The S Curve is a tool that smart managers use to launch conversations with their reports and create tailored development plans for them. It reveals when people are ready for bigger challenges—something that’s especially critical if they’re in mastery, which may mean they’re getting restless and need to jump to a new S Curve. Often the employees don’t even realize they’re ready to take the leap, but their managers push them anyway.
When that happens, it’s key to surround an employee with the right supporting team. A good team will include members from all phases of the curve, who can contribute diverse perspectives and skills.

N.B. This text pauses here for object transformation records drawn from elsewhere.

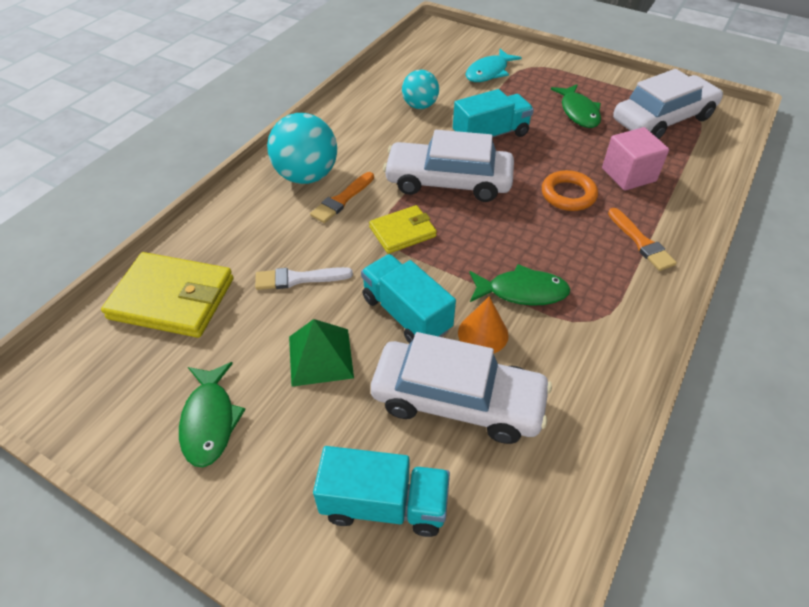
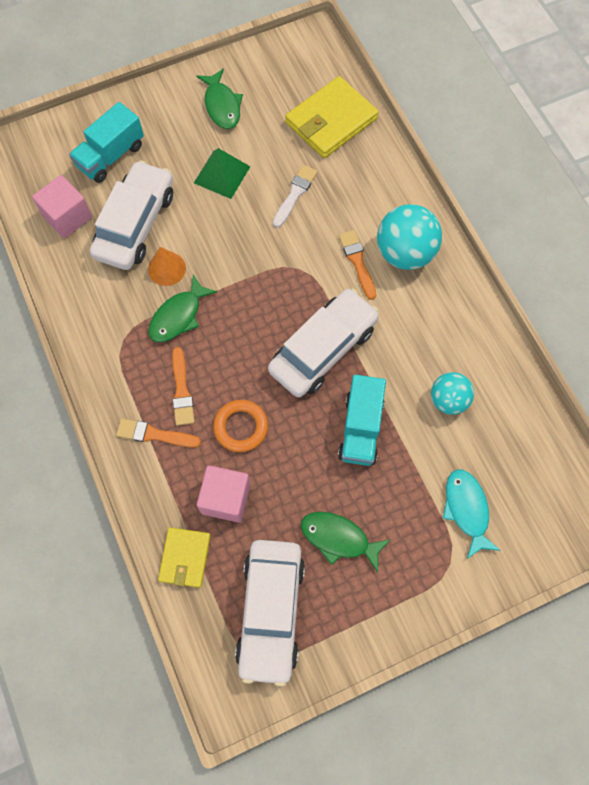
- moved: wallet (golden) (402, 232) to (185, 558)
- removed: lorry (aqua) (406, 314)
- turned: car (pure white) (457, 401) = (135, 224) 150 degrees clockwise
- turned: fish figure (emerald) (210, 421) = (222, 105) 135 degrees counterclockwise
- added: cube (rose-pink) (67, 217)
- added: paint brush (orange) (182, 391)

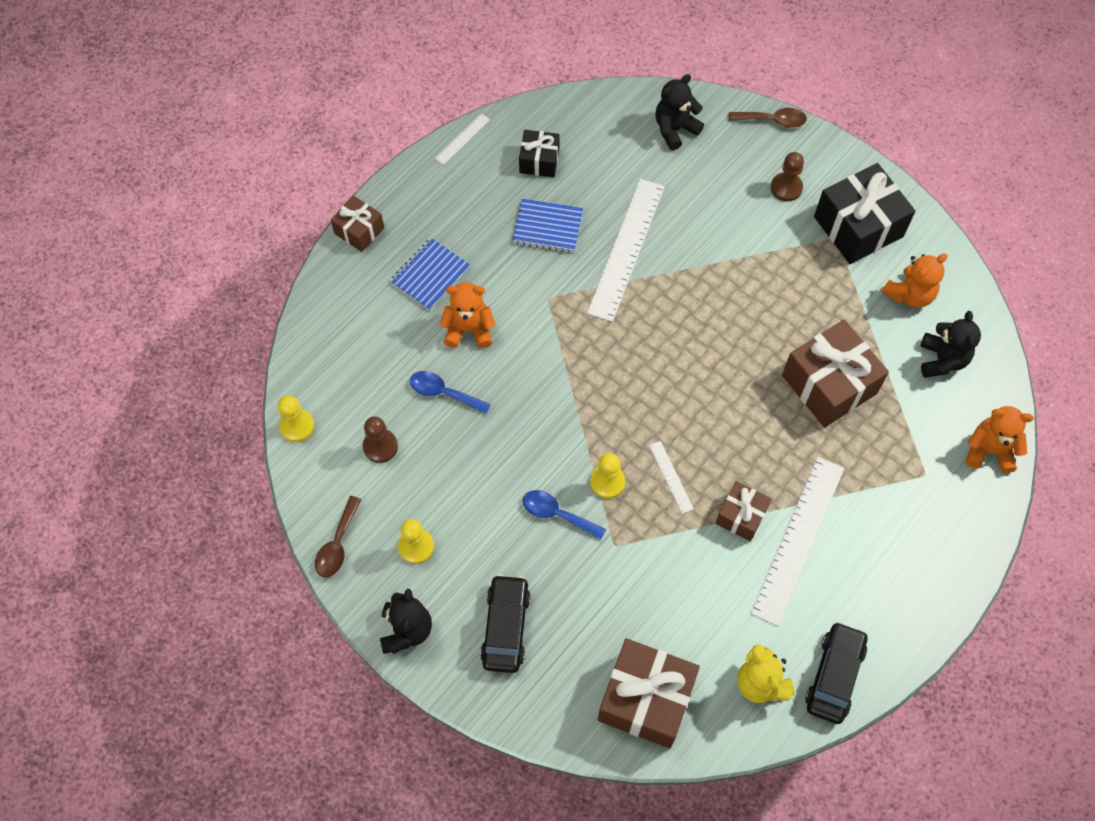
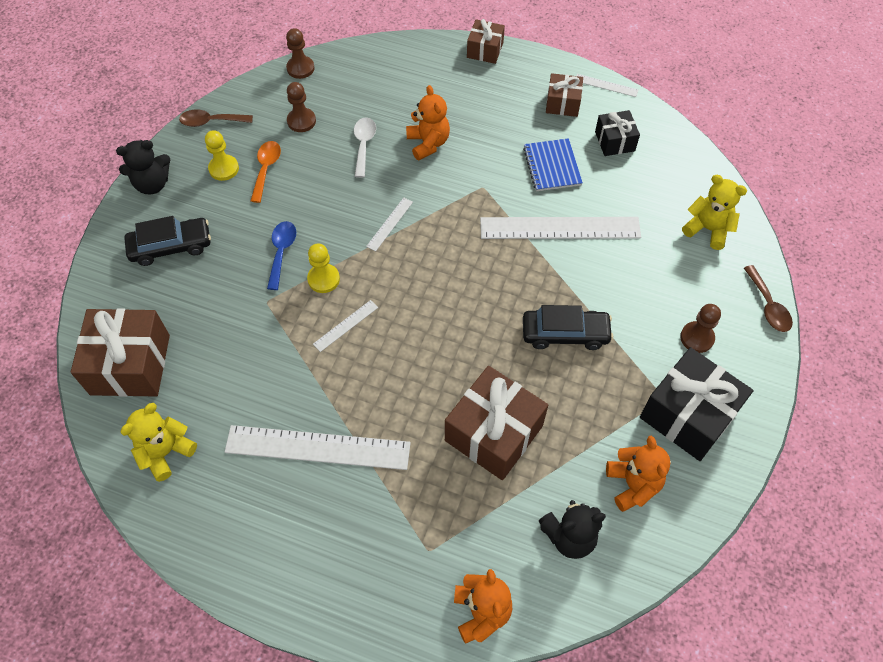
- recoloured: teddy bear (black) (675, 129) to teddy bear (golden) (708, 229)
- removed: exercise book (cobalt) (430, 275)
- turned: teddy bear (orange) (909, 294) = (633, 484) 135 degrees counterclockwise
- recoloured: tablespoon (cobalt) (443, 392) to tablespoon (pure white) (364, 145)
- recoloured: game pawn (golden) (297, 426) to game pawn (russet) (300, 68)
- moved: gift (russet) (741, 516) to (562, 103)
- moved: car (black) (834, 676) to (565, 334)
- added: tablespoon (orange) (266, 169)
- added: straightedge (pure white) (390, 224)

Nearly a decade ago I realized that the S Curve could be a powerful career-management tool. Popularized by Everett M. Rogers, who used it to show how new ideas and technologies spread, it also describes the trajectory that people move along as they develop competence in a new domain of expertise. I call it the S Curve of Learning. Growth is slow and effortful at the outset, known as the launch point. That phase is followed by rapid upward progress as people acquire new skills and overcome setbacks: a stretch I think of as the sweet spot. At the peak is mastery—when work becomes easier, but the curve flattens because there is little left to learn. When that happens it’s time to jump to the bottom of a new S Curve, put in the effort, and experience the thrill of climbing again.